2010.01.25 Une histoire d'adoption ébranlée par le séisme à Haïti - Fay-de-Bretagne

source : Ouest-France
Depuis un an, Sophie et Jean-Michel ont engagé une procédure d'adoption en individuelle sur Haïti avec une crèche agréée par l'état haïtien, Les petits anges de Chantal. La structure est répartie sur deux zones, Port-au-Prince, Les-Cayes. « Il ne faut pas confondre enfants orphelins par le séisme et enfants avec filiation de parents adoptifs qui ont déjà, pendant un an, été examinés par le conseil général avant d'avoir un agrément », précise le couple.

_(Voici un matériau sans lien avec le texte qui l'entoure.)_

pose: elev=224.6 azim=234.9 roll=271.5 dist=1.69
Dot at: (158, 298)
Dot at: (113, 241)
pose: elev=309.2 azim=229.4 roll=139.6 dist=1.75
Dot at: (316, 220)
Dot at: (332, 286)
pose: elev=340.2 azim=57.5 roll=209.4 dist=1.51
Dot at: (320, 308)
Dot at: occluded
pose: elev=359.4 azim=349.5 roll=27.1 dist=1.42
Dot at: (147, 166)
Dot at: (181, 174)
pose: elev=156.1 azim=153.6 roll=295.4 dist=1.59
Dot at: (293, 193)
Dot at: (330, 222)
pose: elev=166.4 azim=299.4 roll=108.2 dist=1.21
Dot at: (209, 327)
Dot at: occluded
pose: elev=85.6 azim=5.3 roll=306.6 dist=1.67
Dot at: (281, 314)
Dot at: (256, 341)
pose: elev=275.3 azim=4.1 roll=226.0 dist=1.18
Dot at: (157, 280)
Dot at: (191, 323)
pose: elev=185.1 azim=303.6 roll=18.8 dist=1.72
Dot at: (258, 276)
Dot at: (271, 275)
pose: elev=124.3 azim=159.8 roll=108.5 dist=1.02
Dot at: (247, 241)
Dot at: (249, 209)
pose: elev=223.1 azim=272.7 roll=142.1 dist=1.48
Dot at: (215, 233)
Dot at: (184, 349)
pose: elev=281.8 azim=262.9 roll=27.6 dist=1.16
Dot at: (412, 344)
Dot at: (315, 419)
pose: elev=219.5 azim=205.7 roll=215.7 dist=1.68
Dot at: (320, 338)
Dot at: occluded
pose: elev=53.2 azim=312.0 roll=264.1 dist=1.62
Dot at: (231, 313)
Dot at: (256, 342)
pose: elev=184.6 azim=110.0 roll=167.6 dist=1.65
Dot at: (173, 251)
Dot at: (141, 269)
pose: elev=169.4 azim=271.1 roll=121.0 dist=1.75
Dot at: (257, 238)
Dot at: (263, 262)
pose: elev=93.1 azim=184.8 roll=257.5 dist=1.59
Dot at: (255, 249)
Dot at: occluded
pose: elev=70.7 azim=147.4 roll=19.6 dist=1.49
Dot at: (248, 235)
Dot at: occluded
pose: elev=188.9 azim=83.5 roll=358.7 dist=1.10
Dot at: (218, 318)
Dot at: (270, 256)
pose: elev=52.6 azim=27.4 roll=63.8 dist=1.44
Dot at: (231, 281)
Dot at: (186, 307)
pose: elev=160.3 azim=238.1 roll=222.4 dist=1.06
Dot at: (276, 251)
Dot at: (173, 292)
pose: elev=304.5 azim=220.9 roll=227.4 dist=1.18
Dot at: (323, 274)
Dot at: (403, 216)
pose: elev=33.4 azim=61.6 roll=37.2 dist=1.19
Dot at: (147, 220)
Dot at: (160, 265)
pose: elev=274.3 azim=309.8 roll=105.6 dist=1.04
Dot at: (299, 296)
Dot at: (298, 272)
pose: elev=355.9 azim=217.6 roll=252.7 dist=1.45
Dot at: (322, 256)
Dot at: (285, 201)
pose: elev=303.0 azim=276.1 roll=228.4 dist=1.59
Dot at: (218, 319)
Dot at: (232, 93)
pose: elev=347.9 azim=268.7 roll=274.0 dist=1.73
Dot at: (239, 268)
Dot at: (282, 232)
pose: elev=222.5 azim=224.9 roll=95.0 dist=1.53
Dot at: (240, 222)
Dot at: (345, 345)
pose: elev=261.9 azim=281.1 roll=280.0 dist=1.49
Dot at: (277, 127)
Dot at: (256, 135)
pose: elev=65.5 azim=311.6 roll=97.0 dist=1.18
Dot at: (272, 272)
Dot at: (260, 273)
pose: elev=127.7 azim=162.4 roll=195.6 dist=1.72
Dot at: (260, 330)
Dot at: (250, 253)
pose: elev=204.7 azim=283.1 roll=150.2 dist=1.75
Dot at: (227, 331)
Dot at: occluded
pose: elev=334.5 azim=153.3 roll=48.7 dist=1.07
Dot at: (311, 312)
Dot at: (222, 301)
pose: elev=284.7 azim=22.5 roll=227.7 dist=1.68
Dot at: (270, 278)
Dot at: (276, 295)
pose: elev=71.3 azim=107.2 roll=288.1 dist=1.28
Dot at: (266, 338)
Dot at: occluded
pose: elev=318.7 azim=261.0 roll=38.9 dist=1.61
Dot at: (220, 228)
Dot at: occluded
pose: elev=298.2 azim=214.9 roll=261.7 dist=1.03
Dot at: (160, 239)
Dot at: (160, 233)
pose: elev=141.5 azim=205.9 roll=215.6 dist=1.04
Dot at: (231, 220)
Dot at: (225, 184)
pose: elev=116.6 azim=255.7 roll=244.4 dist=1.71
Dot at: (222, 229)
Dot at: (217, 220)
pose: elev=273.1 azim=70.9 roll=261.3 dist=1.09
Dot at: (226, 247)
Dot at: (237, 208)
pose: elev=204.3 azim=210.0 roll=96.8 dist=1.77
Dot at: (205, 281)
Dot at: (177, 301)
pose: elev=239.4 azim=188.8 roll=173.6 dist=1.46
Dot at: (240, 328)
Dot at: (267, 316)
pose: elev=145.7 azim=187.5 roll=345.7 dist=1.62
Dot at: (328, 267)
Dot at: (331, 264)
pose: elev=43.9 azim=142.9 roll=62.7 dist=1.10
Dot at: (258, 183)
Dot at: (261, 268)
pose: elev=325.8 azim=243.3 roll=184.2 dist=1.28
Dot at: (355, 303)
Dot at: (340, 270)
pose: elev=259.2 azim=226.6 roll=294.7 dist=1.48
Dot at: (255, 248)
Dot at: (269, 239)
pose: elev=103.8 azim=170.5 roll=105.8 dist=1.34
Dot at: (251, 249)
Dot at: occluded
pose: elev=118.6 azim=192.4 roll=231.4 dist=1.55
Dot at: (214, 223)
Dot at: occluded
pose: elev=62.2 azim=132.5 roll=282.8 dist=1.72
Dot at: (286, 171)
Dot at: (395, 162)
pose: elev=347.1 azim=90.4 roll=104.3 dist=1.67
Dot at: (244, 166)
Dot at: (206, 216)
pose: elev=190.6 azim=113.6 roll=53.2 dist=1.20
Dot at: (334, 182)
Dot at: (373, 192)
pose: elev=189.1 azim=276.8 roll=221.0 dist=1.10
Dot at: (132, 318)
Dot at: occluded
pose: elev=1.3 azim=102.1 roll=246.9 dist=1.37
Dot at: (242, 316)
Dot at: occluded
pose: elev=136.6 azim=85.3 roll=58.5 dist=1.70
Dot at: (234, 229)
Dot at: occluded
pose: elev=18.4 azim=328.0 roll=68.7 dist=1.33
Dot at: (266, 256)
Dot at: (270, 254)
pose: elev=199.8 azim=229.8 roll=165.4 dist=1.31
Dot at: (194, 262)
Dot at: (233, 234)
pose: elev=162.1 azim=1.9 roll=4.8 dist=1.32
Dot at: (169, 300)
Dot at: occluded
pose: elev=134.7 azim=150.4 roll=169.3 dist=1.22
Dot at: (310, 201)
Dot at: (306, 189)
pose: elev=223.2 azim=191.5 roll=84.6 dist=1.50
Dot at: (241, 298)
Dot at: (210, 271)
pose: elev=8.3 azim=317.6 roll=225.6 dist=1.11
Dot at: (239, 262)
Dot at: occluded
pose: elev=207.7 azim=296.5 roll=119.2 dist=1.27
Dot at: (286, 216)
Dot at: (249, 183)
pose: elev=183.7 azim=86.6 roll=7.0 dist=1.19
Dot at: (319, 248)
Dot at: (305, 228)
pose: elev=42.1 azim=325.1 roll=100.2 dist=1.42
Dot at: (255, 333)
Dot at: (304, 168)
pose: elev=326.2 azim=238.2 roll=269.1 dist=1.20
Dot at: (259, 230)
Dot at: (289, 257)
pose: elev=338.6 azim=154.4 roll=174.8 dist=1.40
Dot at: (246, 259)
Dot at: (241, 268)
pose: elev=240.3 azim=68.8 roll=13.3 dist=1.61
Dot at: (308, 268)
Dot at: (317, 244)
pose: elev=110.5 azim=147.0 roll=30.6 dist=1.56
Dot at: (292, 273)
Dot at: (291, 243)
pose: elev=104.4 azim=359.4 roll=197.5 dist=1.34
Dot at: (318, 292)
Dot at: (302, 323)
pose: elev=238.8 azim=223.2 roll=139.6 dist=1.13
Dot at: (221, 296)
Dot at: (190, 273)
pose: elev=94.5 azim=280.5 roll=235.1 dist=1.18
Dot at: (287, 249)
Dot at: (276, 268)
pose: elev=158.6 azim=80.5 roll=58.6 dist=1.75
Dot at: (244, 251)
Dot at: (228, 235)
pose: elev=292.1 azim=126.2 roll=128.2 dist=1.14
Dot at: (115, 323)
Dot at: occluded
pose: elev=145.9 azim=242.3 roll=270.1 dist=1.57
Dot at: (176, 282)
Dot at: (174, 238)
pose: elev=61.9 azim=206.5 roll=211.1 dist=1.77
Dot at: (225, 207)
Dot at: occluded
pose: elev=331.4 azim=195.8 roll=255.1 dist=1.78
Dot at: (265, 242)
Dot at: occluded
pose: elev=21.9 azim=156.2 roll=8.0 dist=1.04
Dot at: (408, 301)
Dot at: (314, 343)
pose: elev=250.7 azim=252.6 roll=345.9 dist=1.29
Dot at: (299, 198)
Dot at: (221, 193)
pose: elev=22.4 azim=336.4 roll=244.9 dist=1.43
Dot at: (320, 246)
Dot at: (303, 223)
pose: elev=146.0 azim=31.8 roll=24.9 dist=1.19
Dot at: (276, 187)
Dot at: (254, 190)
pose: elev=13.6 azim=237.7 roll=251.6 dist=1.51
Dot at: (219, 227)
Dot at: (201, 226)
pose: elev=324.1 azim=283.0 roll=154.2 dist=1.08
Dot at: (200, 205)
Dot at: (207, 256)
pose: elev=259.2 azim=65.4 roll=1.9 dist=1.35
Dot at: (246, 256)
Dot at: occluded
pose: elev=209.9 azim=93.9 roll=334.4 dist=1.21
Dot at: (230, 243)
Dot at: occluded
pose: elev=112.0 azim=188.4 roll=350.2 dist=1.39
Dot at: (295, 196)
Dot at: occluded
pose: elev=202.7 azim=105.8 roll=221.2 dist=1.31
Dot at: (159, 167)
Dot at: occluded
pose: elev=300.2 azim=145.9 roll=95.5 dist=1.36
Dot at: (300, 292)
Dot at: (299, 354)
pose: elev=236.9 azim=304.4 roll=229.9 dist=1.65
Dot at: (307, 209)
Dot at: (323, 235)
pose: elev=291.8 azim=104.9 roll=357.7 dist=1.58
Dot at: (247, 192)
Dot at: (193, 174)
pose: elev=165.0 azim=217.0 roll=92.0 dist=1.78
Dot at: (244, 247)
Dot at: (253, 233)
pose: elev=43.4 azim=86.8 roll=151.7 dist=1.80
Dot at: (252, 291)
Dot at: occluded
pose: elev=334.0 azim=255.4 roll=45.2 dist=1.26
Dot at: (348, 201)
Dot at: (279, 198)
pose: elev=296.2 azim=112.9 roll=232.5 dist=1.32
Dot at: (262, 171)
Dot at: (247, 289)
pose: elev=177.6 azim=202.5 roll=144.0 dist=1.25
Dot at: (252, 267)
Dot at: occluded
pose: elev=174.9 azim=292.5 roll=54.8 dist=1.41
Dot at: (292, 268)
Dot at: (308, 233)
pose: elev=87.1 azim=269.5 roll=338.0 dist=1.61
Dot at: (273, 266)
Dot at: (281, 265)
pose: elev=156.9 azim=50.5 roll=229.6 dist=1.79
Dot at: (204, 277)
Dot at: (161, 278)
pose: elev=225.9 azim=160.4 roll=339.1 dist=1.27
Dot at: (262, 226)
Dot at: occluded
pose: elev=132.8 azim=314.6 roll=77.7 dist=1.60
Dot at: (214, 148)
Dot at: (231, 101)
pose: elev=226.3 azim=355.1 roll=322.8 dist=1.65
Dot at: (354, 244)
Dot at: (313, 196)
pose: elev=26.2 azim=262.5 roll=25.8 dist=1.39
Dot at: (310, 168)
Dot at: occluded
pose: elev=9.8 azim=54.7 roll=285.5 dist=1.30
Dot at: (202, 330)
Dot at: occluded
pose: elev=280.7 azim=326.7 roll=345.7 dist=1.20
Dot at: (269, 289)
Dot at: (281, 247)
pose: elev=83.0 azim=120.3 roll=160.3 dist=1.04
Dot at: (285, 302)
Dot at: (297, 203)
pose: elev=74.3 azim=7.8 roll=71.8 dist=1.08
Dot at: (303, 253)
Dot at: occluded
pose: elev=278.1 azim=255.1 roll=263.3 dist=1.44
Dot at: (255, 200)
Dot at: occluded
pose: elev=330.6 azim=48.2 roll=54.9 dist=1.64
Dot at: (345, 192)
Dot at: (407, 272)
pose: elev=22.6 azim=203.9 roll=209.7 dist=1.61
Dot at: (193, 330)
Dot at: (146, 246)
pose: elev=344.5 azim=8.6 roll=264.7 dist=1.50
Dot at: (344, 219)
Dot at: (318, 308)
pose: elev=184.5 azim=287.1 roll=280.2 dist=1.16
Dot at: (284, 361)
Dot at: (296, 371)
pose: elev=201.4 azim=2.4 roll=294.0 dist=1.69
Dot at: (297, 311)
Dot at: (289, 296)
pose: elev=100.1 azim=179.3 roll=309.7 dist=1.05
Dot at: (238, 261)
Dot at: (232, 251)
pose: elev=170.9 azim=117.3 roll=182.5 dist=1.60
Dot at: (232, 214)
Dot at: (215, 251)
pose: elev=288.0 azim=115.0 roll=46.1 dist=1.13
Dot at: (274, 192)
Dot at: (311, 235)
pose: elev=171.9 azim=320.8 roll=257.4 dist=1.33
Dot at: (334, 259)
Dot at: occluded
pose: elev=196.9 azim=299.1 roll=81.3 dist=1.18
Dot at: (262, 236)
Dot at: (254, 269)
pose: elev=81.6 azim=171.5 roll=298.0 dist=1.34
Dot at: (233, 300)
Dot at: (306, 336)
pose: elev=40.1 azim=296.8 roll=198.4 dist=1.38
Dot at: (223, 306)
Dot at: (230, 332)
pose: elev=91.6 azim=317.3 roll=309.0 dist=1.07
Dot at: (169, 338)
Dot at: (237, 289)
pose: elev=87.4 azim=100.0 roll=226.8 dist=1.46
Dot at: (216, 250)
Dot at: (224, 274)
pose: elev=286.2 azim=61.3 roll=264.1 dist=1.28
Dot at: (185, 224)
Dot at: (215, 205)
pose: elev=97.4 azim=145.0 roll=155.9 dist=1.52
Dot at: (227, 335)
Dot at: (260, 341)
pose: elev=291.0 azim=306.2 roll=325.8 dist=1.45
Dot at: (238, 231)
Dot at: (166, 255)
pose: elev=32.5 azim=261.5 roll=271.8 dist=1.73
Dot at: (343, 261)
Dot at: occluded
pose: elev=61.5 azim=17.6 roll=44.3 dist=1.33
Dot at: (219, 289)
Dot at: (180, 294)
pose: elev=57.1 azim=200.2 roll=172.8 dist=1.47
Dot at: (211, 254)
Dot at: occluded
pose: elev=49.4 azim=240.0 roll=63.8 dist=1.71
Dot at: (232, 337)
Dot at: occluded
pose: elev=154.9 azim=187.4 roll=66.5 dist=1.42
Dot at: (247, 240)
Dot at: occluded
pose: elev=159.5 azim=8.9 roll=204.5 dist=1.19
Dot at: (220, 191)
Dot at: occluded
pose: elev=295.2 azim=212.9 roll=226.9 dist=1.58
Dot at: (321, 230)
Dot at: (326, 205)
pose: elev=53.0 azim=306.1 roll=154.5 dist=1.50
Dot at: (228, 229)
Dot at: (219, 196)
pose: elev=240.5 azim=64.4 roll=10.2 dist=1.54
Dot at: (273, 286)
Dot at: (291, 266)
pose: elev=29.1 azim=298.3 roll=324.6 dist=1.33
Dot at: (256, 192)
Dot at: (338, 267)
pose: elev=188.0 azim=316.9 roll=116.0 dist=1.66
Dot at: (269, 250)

Cet été, tous deux devaient aller chercher leur petite fille de 5 ans. Depuis le séisme, ils sont dans l'inquiétude face à la situation. « Là-bas, l'eau manque, la nourriture, les médicaments, expliquent-ils. La violence empire et nous redoutons les risques sanitaires à venir, les épidémies qui pourraient toucher la population et donc, les enfants déjà bien fragiles physiquement et moralement ». Les enfants de la crèche ont été regroupés aux Cayes à 200 km de Port-au-Prince. « Ils dorment dehors, dans l'insécurité », lance la maman, désemparée.

« Des traces d'affiliations, il y en a au Service des administrations internationales (SAI) », confirme Sophie parlant au nom de tous les adoptants : « On remplit une fiche de renseignements dès qu'on a accepté une filiation. On y met le nom, l'adresse de la crèche, le nom de la responsable, son numéro de téléphone, les renseignements connus de l'enfant. En retour, on reçoit un numéro du SAI. Il y a donc des traces en France de toutes les adoptions individuelles ».

C'est un cri d'appel du couple et des autres parents adoptifs qui souhaitent que la France intervienne vite et mette tout en oeuvre pour rapatrier les enfants dont la procédure d'adoption est actuellement en cours dans les familles auxquelles ils ont été attribués et reconnus adoptables. « Tout comme Hillary Clinton qui vient de se déplacer en Haïti et qui a commencé le recensement de toutes les familles américaines en début ou fin de procédure d'adoption, signale Jean-Michel. En Haïti, ils ne font pas de différence entre les adoptants individuels et les adoptants par les organismes autorisés pour l'adoption ».

Une urne est installée à la supérette Coccinelle, à Fay, pour venir en aide aux enfants de la crèche. Les dons seront remis sur un compte étranger de Marie-France, la directrice.